Notes
West Side Stories: Situating the Settlement House in 'Smart' Urban Design
Gregory Donovan (Fordham University)
This paper considers how smart urban design shapes modes of knowing and belonging in two Manhattan developments (the Amsterdam Houses and Hudson Yards) and how the settlement house provides a space for intervening in such shaping on behalf of dispossessed communities. Established at the beginning of the 20th century, settlement houses are internationally networked multi-service neighborhood centers committed to building and strengthening the collective assets and capacities of a community so as to facilitate both social work and social change (Koerin 2003). An ongoing educational ethnography of a undergraduate community-engaged learning course is drawn on to analyze an area of Manhattan’s West Side previously redeveloped by Robert Moses and now undergoing what Sassen (2004) has described as “urban agglomeration in the digital era.” While Hudson Yards is an affluent development infused with proprietary platforms and algorithms that enroll tenants in a "quantitative community," the predominantly Black and Hispanic residents of Amsterdam Houses continue to experience increased policing, segregation, unemployment, and threat of displacement. In 2011 alone, police frisked 754 people in and around the Amsterdam Houses—quantifying this community in a radically different way than Hudson Yards.
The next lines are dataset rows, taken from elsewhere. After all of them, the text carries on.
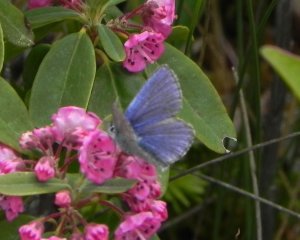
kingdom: Animalia
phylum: Arthropoda
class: Insecta
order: Lepidoptera
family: Lycaenidae
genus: Lycaeides
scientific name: Lycaeides idas
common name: Northern Blue
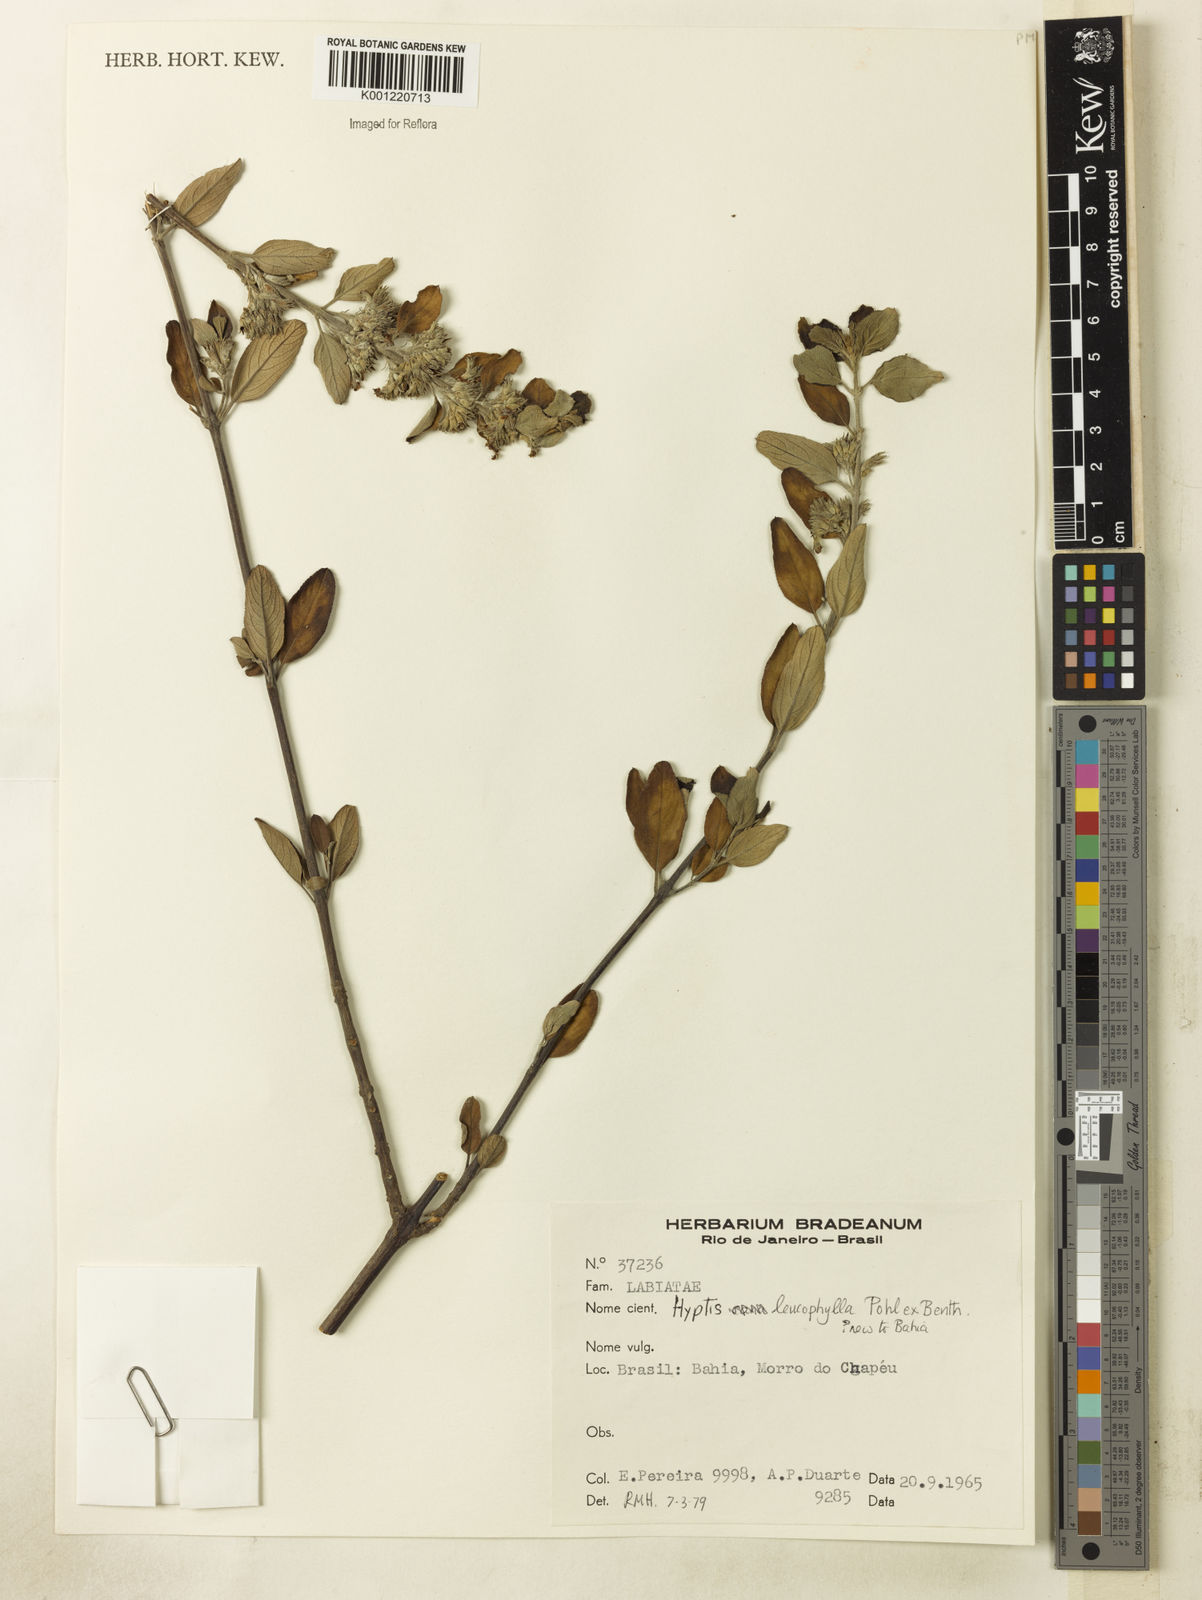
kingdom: Plantae
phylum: Tracheophyta
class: Magnoliopsida
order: Lamiales
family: Lamiaceae
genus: Hyptidendron
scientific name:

The course thus engages students in participatory work with a settlement house attached to the Amsterdam Houses so as to imagine how a city designed for social justice could help re-present and re-work uneven flows of wealth, power, and privilege. Extrapolating from open data, field notes, and community-based workshops, this paper situates the settlement house as a space for building countertopographies that unflatten the differential effects of smart urbanism and can inform the design of more just and sustainable modes of knowing and belonging among dispossessed communities.